Personal details
- Born: Iraq
- Died: 14 June 2020 Al Diwaniyah, Iraq

Military service
- Rank: Brigadier general
- Battles/wars: Gulf War

= Tawfiq al-Yasiri =

Iraqi politician and military officer (died 2020)

Tawfiq al-Yasiri (Note: توفيق الياسري) (died 14 June 2020) was an Iraqi military officer and politician who was the founder and secretary-general of the Democratic Patriotic Coalition.

==Biography==
al-Yasiri was a brigadier general in the events of 1991 in Iraq, and led opponents of Saddam Hussein's regime in the city of Al Diwaniyah. Al-Yasiri then fled to Saudi Arabia, where he stayed for several years in the Rafha camp and from there to London, where he was active among the opposition within the leadership of the Iraqi National Accord Movement led by former Prime Minister Ayad Allawi.

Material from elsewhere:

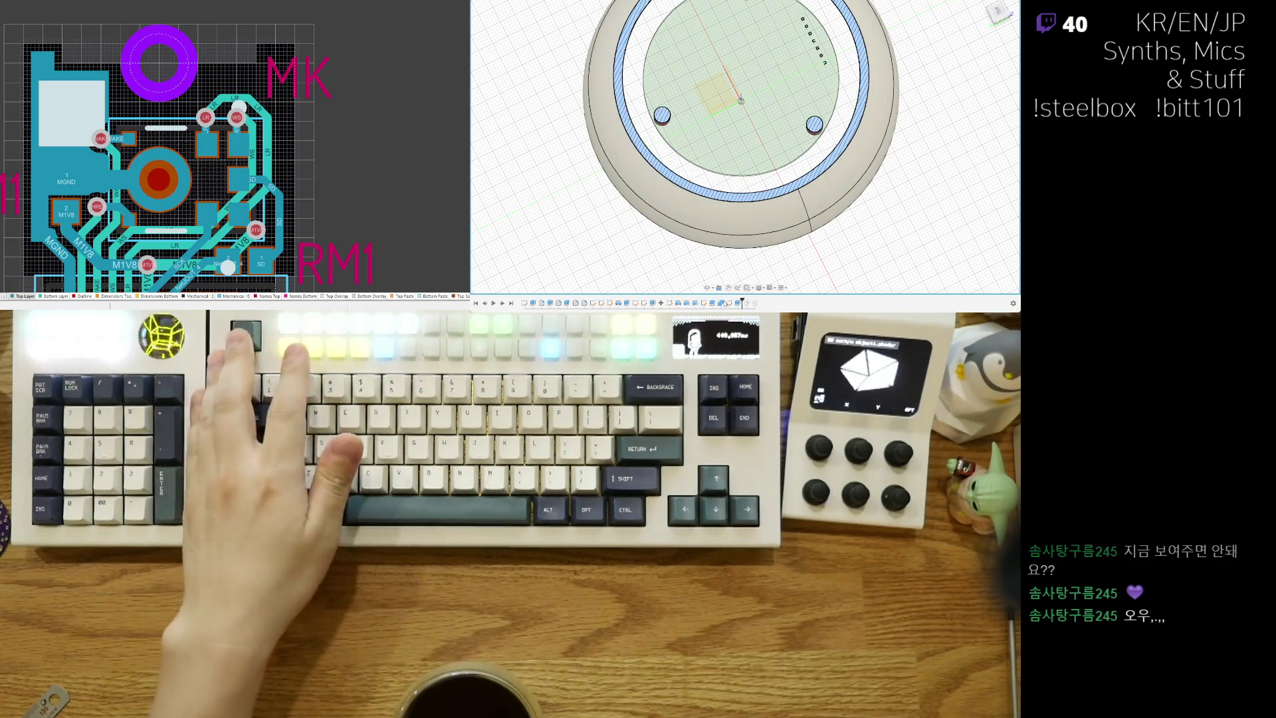
Step: Change the mounting-hole circles from Ø5.00 to Ø3.00 mm, then return to a 3D view
key("ctrl+z")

He then later separated from it, returned to Baghdad after the occupation of Iraq in 2003, formed a political organization called the Democratic Patriotic Coalition, and worked as a consultant in the first Ministry of the Interior after the fall of the regime.

al-Yasiri died from COVID-19 on 14 June 2020 in Al Diwaniyah, making him the first politician in Iraq to die from the virus during the COVID-19 pandemic in Iraq.